DNC chairwoman Debbie Wasserman Schultz saying, quote, "Mike Huckabee has no idea what he's talking about. If this is the GOP rebrand a year later then all they've gotten is a year older."
Now whatever you think of the substance of what the governor said there, Huckabee made his remarks at the same conference where less than an hour later the Republican Party chairman, Reince Priebus, held a meeting on GOP rebranding.
(BEGIN VIDEO CLIP)
REINCE PRIEBUS, RNC CHAIRMAN: Alison, how can the party better connect with independent women on our conservative principles?
UNIDENTIFIED FEMALE: I think right now there's an opportunity to reach out to women.
(END VIDEO CLIP)
COOPER: The GOP chairman surrounded by Republican women talking about the outreach program he launched a year ago after Mitt Romney lost heavily to President Obama among women and the party lost a number of what were expected to be fairly easy Senate races, in part because of Republican candidates and GOP supporters saying some things like these.
(BEGIN VIDEO CLIP)
REP. TODD AKIN (R), MISSOURI: If it's a legitimate rape, the female body has ways to try to shut that whole thing down.

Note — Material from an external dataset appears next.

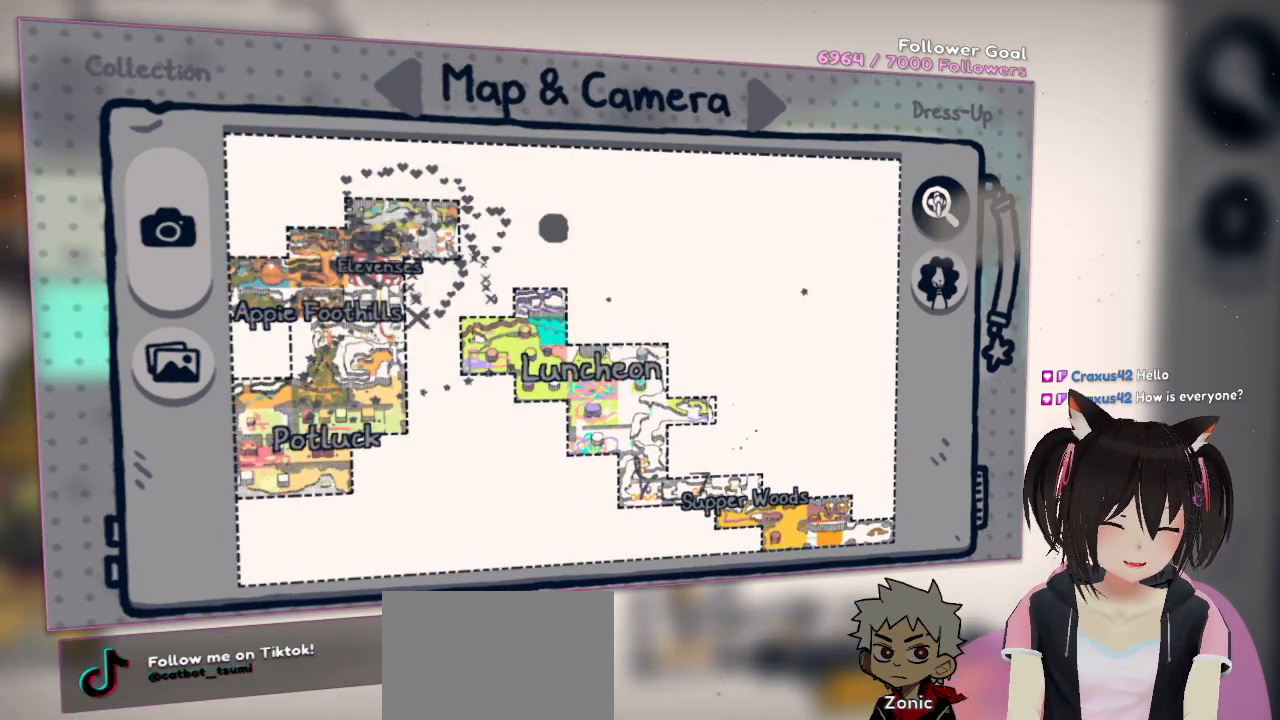
{"buttons": [], "left_stick": "center", "right_stick": "center", "events": [[433, "A", "up"]]}
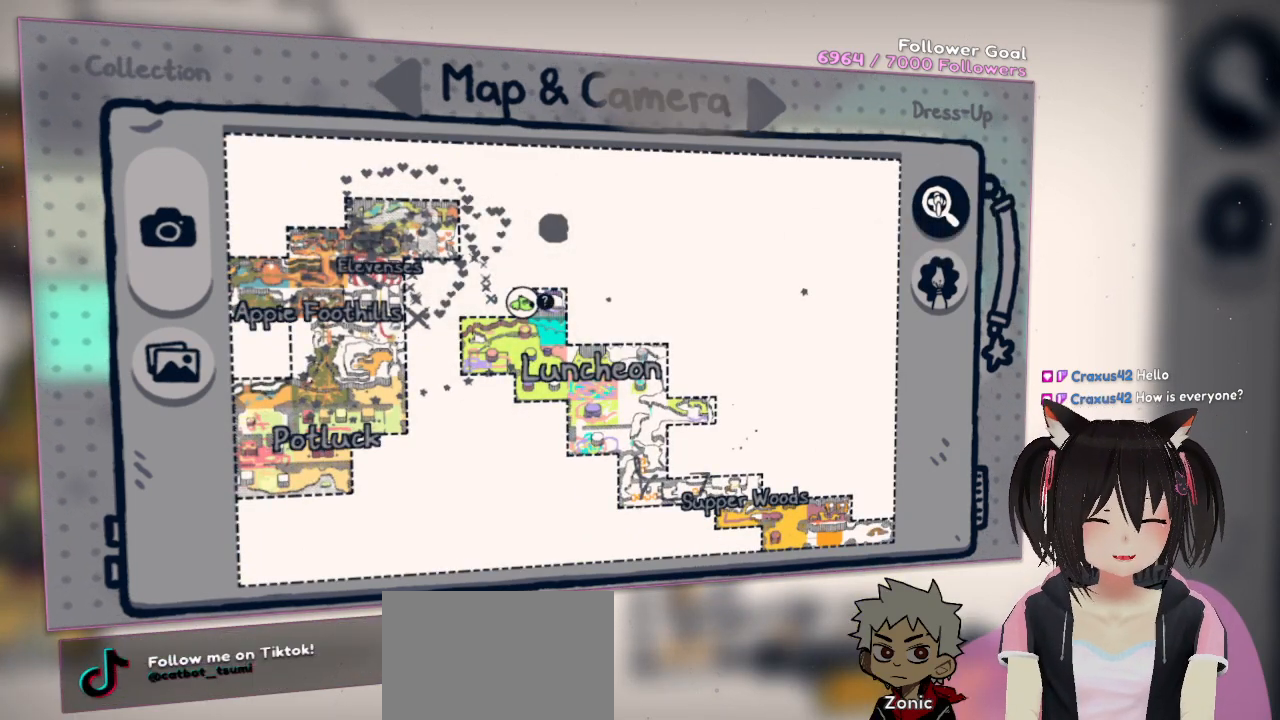
{"buttons": ["START"], "left_stick": "center", "right_stick": "center", "events": [[450, "START", "down"]]}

RICHARD MOURDOCK (R), INDIANA U.S. SENATE CANDIDATE: Even when life begins in that horrible situation of rape, that it is something that God intended to happen.
RUSH LIMBAUGH, HOST, "THE RUSH LIMBAUGH SHOW": What does it say about the college co-ed Sandra Fluke who goes before a congressional committee and essentially says that she must be paid to have sex? What does that make her? It makes her a slut, right?
FOSTER FRIESS, REPUBLICAN DONOR: Back in my day they used Bayer Aspirin for contraceptives. The gals put them between their knees.
(END VIDEO CLIP)
COOPER: Now again whatever you think statements like those political professionals including inside the Republican Party itself agree that it hurt the party among women at the polls. The party commissioned a study, formed that rising star group you just saw, held boot camps and talking to women, spent millions on the effort.
Consultants have gotten in on the act, including one outfit called Burning Glass Consultants that was formed solely to help Republicans reach women. Take a look at their Web site. You'll see this in big letters, "For our clients to connect with women they must learn to communicate."
And with midterm elections coming up that could be key.
Some perspective now from chief congressional correspondent Dana Bash.
You were in the room when Governor Huckabee gave the keynote speech. What was the reaction? DANA BASH, CNN CHIEF CONGRESSIONAL CORRESPONDENT: Well, keep in mind that he was speaking to Republicans and so it was a red meat crowd. So for the most part, they kind of got what he was saying. But then afterwards talking to people who were kind of in the business of communicating and trying to turn the party around with regard to women and people who they've been doing poorly with, they definitely were admitting privately in the hallways that this was not exactly what they bargained for.
Look, they asked Mike Huckabee to give this luncheon speak because they know that he has historically been a conservative who knows how to deliver a message in a folksy way, in a way that will connect. But this isn't exactly what they were thinking.
COOPER: Well, I mean, as you mentioned, Republicans obviously made it clear they're trying to look for ways to broaden their appeal to women. Is that -- that's what this speech was supposed to be about, right?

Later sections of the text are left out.